Our synagogue was close to other, non-Jewish premises. The local fire chief, either very brave or very conscientious, argued with the local Nazi bosses that it was too dangerous to burn down the Forst synagogue, and won the day.

The Nazis confined themselves to plundering prayer books, prayer shawls, altar hangings, cloths and Bibles. These were publicly burned on Linden Square (at that time called Square of Storm Troopers). This was done officially, not by a mob of skinheads.

Earlier this year I received a letter from a local pastor, Ingolf Kschenka, with whom I had previously been in touch. Together with other leading, local citizens, he was planning to set up a memorial on the site of the former synagogue. One of the objects was to refresh people's memory of what had been done in their home town. What did I think of the plan? And he invited me, as one of the survivors, to attend the ceremony.
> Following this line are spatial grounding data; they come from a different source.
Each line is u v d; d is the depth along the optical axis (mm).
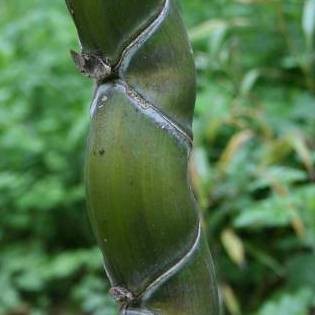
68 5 692
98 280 2414
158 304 696
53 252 2719
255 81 2396
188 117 700
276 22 2371
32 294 2555
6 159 2760
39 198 2561
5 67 2809
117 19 679
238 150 2080
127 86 684
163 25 687
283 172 1995
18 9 3326
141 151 674
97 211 683
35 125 2740
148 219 676
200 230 708
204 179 1972
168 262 690
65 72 2779
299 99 2234
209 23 2262
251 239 2258
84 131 2496
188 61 697
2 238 2719
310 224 1974
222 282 2148
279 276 2197
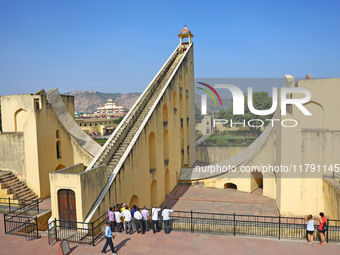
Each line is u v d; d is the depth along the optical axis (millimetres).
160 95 19391
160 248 10188
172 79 22312
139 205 15672
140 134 15898
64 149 20484
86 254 9734
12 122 19562
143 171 16250
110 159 14812
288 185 16375
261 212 17344
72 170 13297
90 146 21562
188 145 28859
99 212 11906
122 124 17156
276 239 10914
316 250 10055
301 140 16094
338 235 11188
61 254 9391
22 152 18234
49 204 17125
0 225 12750
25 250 10141
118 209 12461
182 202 19547
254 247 10289
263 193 20578
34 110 17547
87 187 11539
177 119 23906
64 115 21094
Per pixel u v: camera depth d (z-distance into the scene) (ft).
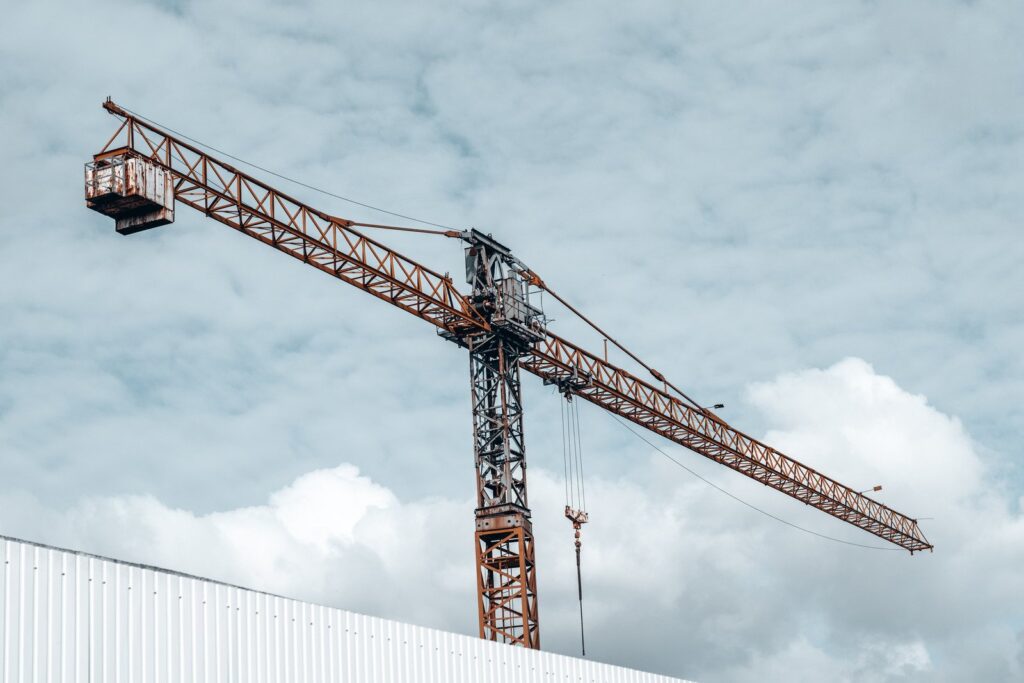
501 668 200.23
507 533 366.22
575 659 213.46
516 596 363.97
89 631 150.30
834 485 520.83
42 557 147.84
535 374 400.88
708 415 459.73
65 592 149.07
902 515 556.51
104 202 293.02
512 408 377.50
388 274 351.67
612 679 220.02
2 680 141.59
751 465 488.02
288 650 171.42
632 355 432.66
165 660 157.17
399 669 185.06
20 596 144.87
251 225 332.19
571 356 402.72
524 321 379.14
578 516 374.63
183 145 314.76
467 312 370.32
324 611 177.58
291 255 340.39
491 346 374.84
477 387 376.27
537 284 391.04
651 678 228.22
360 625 181.68
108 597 153.07
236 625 166.09
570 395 406.00
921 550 568.00
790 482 505.25
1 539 144.46
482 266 374.43
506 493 368.27
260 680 166.91
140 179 291.17
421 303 361.71
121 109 301.02
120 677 152.05
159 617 157.79
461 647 194.59
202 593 163.32
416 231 363.15
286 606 172.96
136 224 297.12
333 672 176.14
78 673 148.25
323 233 341.82
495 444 373.40
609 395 419.33
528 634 357.61
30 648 144.56
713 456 474.49
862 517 538.88
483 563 367.04
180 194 317.42
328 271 346.13
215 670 162.20
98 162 293.02
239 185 327.06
So, more than 60 years after, I returned to my birthplace as a guest of honour. I was full of trepidation, for various reasons.
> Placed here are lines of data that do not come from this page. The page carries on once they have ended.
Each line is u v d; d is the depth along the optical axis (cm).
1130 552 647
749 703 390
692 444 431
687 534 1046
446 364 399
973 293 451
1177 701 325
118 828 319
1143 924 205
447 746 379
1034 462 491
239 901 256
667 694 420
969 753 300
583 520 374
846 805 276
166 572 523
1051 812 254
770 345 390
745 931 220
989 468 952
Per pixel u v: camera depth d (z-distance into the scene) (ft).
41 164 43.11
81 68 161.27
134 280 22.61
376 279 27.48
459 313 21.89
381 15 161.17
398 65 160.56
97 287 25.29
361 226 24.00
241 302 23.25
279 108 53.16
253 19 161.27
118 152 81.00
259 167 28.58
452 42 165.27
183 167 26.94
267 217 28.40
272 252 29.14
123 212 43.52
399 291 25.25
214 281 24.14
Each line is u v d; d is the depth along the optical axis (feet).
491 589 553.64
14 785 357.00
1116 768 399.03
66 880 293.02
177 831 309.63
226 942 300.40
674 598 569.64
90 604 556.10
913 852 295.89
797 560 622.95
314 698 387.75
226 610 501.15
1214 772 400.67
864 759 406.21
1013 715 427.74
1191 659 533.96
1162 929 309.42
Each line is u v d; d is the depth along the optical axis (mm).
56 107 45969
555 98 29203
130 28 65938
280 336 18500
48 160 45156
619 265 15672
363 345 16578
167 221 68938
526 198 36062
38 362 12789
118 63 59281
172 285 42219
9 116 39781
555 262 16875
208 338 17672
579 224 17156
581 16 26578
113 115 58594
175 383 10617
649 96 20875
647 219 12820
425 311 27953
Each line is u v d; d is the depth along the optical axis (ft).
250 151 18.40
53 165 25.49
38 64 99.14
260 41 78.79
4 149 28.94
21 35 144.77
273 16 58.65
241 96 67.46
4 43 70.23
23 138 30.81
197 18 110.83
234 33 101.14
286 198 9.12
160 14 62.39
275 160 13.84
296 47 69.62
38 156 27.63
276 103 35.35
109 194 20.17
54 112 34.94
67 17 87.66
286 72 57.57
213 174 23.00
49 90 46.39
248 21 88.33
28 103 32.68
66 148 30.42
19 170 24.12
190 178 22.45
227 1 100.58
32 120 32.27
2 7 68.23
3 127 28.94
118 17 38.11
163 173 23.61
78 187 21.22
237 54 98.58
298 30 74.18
I was supposed to make a speech in German, which I had never done before. I had been a sergeant in the British army and fought against the Germans. Many of the younger people there had probably never seen a live Jewish person before. And would the local neoNazis riot against the memorial and me?

I need not have worried.

My German returned from the deep recesses of my memory; as in the TV comedy catchphrase, we never mentioned the War; and I was assured the skinhead Nazis were too cowardly to do more than try to damage memorials in the dead of night.
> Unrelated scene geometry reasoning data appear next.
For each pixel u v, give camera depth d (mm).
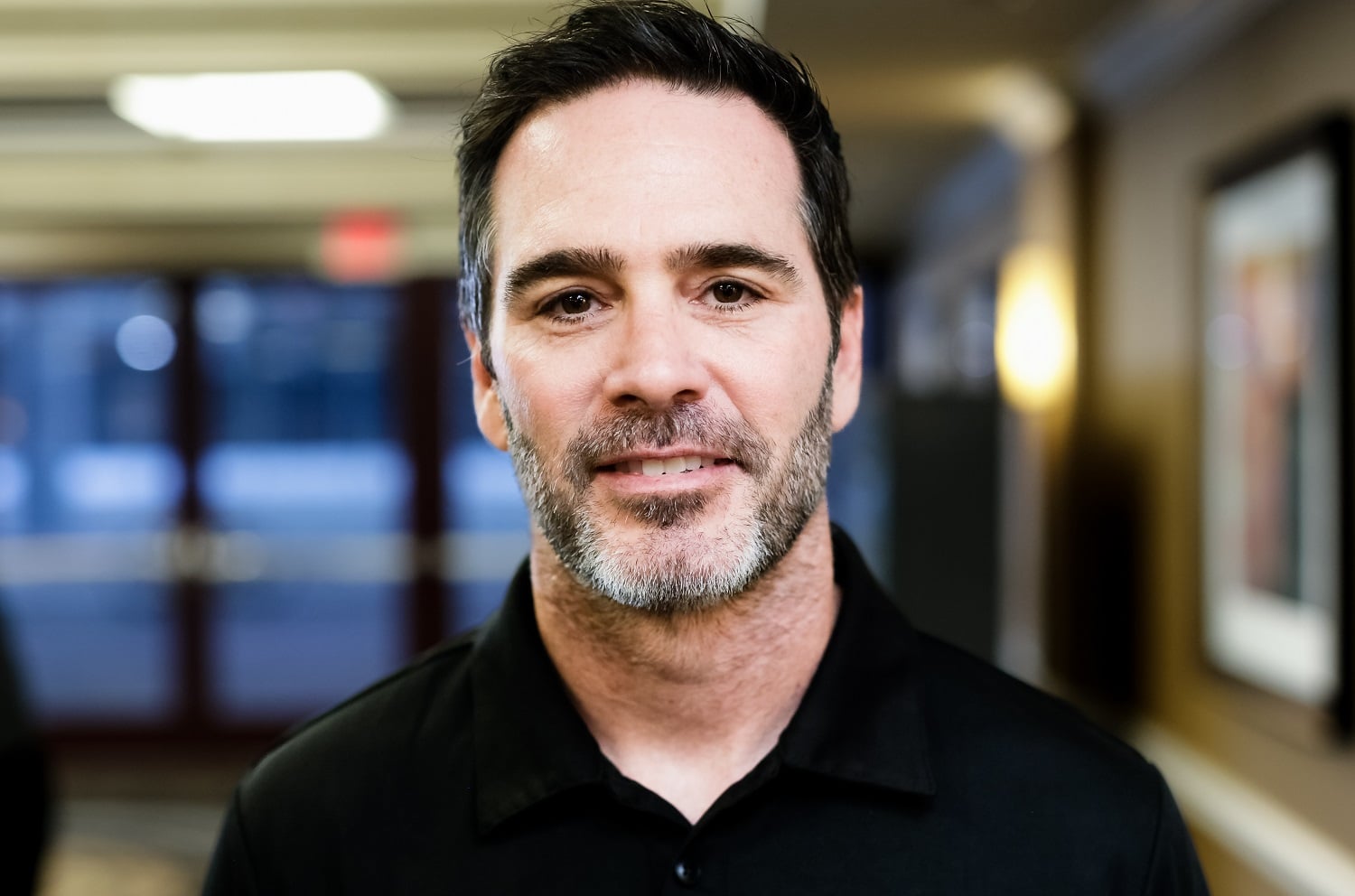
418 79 3320
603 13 778
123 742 4941
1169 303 2729
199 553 4938
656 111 746
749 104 775
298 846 814
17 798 1812
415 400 5023
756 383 738
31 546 4926
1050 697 877
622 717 803
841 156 862
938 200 4914
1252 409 2271
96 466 4949
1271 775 2230
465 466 5043
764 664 789
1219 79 2428
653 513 723
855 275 896
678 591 719
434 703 868
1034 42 2744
What also returned from my deep-down memories was a series of snapshots from my childhood. Though some 85 per cent of the town had been destroyed towards the end of the war, I recognised my old first school; a house where we had lived still existed, virtually unchanged. There was the caf near the railway crossing where I had been treated to strawberries and cream.

My memories of the actual synagogue were vague, but what stuck in my mind was my father, as one of the synagogue officials, sitting behind the rabbi -- and the fascinating top-hat he wore. It was of the collapsible kind, known as a chapeau-claque, which you could flatten and open out to its fully glory with a satisfying "clonk" (or claque!).

I had been searching for an example of this imposing headgear all my adult life in England, but without success.

The day after my arrival, Pastor Kschenka drove me to the nearby town of Guben, where my grandparents had lived. We met the local pastor, who could read Hebrew and who lived in the house of the former Jewish cemetery gardener.

He told me he had made a discovery -- and led me to one of the gravestones. The inscription had weathered, but I could make out the name "Rosalie Warschauer".

It was the grave of my grandmother, which I had never ever seen before. For the first time, I was able to say a prayer and leave a small pebble on her grave in the Jewish tradition.

In the evening, there was an ecumenical service in the town centre church of Forst, with moving sermons by Pastor Kschenka and the local Catholic priest.

The musical accompaniment included a Israeli song in Hebrew and German. To my surprise, it was included in the church hymn book.

The next day started with several surprises. After I had been interviewed by a local journalist, Pastor Kschenka arrived -- and produced a real, live chapeau-claque as my birthday present! Heaven knows where he had found that. He then produced a tray of Windbeutel -- my favourite cream puffs, which I must have mentioned at some stage.

Then came the highlight of my visit. In the town centre, a black rock had been placed with the plain inscription "Synagogue Forst" and a Star of David. An appreciable crowd had assembled to witness the unveiling, and hear the addresses of the mayor, the Catholic priest and the pastor. I was proud that Herr Kschenka quoted my favourite saying of Edmund Burke: Evil will triumph when good men do nothing.

Here at Forst I had witnessed good men do something of permanent value.